● **Your objective**: Output each record below exactly, leaving any picture out of the copy.

● **Record excerpts**:
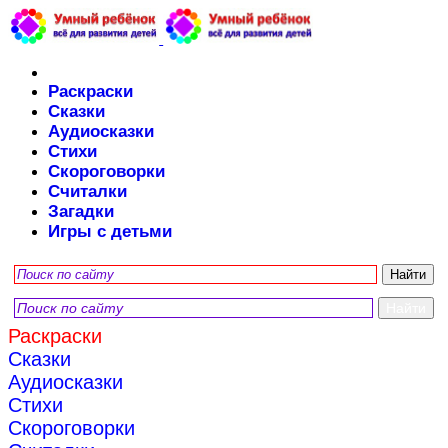
Раскраски
Сказки
Аудиосказки
Стихи
Скороговорки
Считалки
Загадки
Игры с детьми
Раскраски
Сказки
Аудиосказки
Стихи
Скороговорки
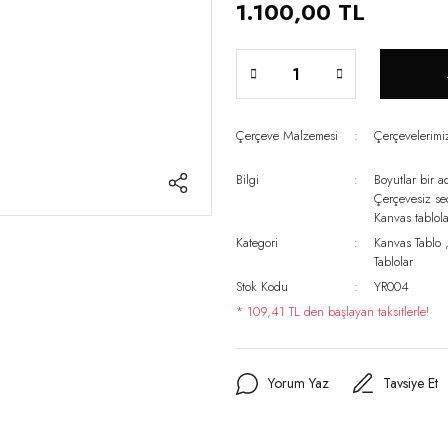
1.100,00 TL
Çerçeve Malzemesi
Çerçevelerim
Bilgi
Boyutlar bir a
Çerçevesiz s
Kanvas tablo
Kategori
Kanvas Tablo
Tablolar
Stok Kodu
YR004
* 109,41 TL den başlayan taksitlerle!
Yorum Yaz
Tavsiye Et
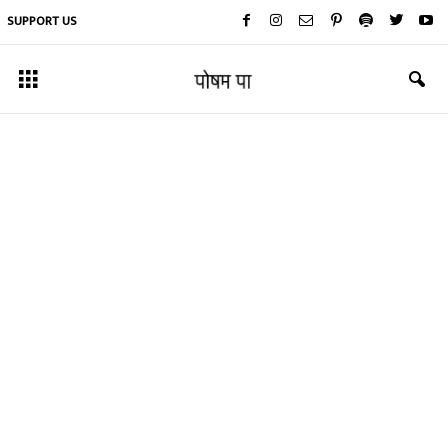
SUPPORT US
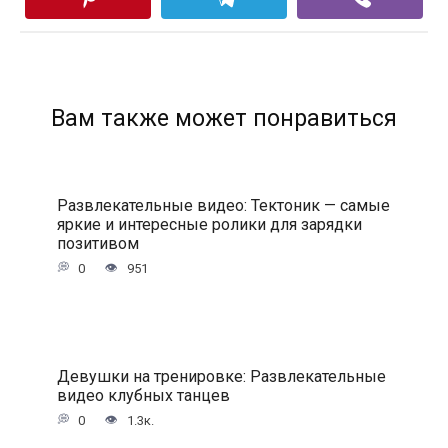
Вам также может понравиться
Развлекательные видео: Тектоник — самые
яркие и интересные ролики для зарядки
позитивом
0
951
Девушки на тренировке: Развлекательные
видео клубных танцев
0
1.3к.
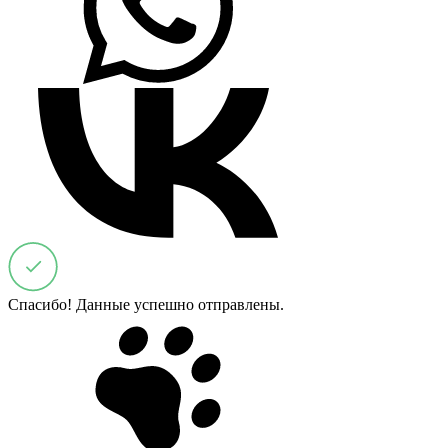
Спасибо! Данные успешно отправлены.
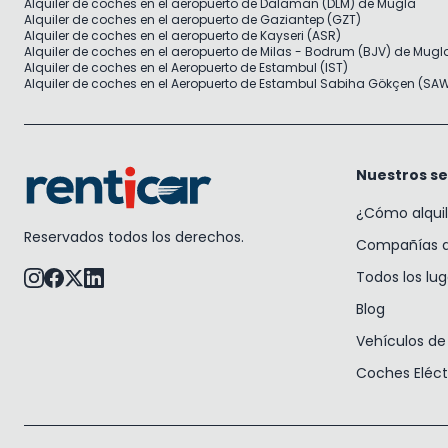
Alquiler de coches en el aeropuerto de Dalaman (DLM) de Mugla
Alquiler de coches en el aeropuerto de Gaziantep (GZT)
Alquiler de coches en el aeropuerto de Kayseri (ASR)
Alquiler de coches en el aeropuerto de Milas - Bodrum (BJV) de Mugl
Alquiler de coches en el Aeropuerto de Estambul (IST)
Alquiler de coches en el Aeropuerto de Estambul Sabiha Gökçen (SA
Nuestros se
¿Cómo alqui
Reservados todos los derechos.
Compañías de
Todos los lu
Blog
Vehículos de 
Coches Eléct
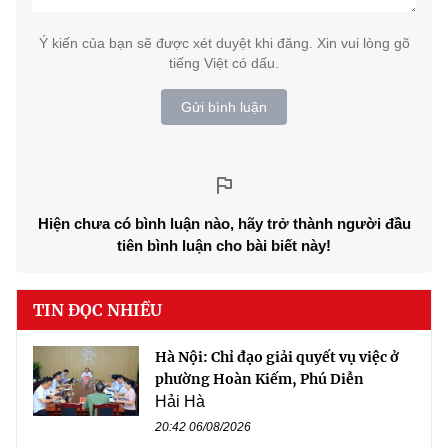
Ý kiến của bạn sẽ được xét duyệt khi đăng. Xin vui lòng gõ
tiếng Việt có dấu.
Gửi bình luận
Hiện chưa có bình luận nào, hãy trở thành người đầu
tiên bình luận cho bài biết này!
TIN ĐỌC NHIỀU
Hà Nội: Chỉ đạo giải quyết vụ việc ở
phường Hoàn Kiếm, Phú Diễn
Hải Hà
20:42 06/08/2026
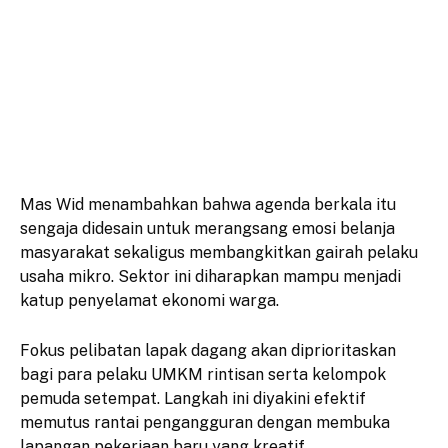
Mas Wid menambahkan bahwa agenda berkala itu
sengaja didesain untuk merangsang emosi belanja
masyarakat sekaligus membangkitkan gairah pelaku
usaha mikro. Sektor ini diharapkan mampu menjadi
katup penyelamat ekonomi warga.
Fokus pelibatan lapak dagang akan diprioritaskan
bagi para pelaku UMKM rintisan serta kelompok
pemuda setempat. Langkah ini diyakini efektif
memutus rantai pengangguran dengan membuka
lapangan pekerjaan baru yang kreatif.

● **Completed task**:
Раскраски
Сказки
Аудиосказки
Стихи
Скороговорки
Считалки
Загадки
Игры с детьми
Раскраски
Сказки
Аудиосказки
Стихи
Скороговорки
1.100,00 TL
Çerçeve Malzemesi
Çerçevelerim
Bilgi
Boyutlar bir a
Çerçevesiz s
Kanvas tablo
Kategori
Kanvas Tablo
Tablolar
Stok Kodu
YR004
* 109,41 TL den başlayan taksitlerle!
Yorum Yaz
Tavsiye Et
SUPPORT US
Вам также может понравиться
Развлекательные видео: Тектоник — самые
яркие и интересные ролики для зарядки
позитивом
0
951
Девушки на тренировке: Развлекательные
видео клубных танцев
0
1.3к.
Спасибо! Данные успешно отправлены.
Alquiler de coches en el aeropuerto de Dalaman (DLM) de Mugla
Alquiler de coches en el aeropuerto de Gaziantep (GZT)
Alquiler de coches en el aeropuerto de Kayseri (ASR)
Alquiler de coches en el aeropuerto de Milas - Bodrum (BJV) de Mugl
Alquiler de coches en el Aeropuerto de Estambul (IST)
Alquiler de coches en el Aeropuerto de Estambul Sabiha Gökçen (SA
Nuestros se
¿Cómo alqui
Reservados todos los derechos.
Compañías de
Todos los lu
Blog
Vehículos de 
Coches Eléct
Ý kiến của bạn sẽ được xét duyệt khi đăng. Xin vui lòng gõ
tiếng Việt có dấu.
Gửi bình luận
Hiện chưa có bình luận nào, hãy trở thành người đầu
tiên bình luận cho bài biết này!
TIN ĐỌC NHIỀU
Hà Nội: Chỉ đạo giải quyết vụ việc ở
phường Hoàn Kiếm, Phú Diễn
Hải Hà
20:42 06/08/2026
Mas Wid menambahkan bahwa agenda berkala itu
sengaja didesain untuk merangsang emosi belanja
masyarakat sekaligus membangkitkan gairah pelaku
usaha mikro. Sektor ini diharapkan mampu menjadi
katup penyelamat ekonomi warga.
Fokus pelibatan lapak dagang akan diprioritaskan
bagi para pelaku UMKM rintisan serta kelompok
pemuda setempat. Langkah ini diyakini efektif
memutus rantai pengangguran dengan membuka
lapangan pekerjaan baru yang kreatif.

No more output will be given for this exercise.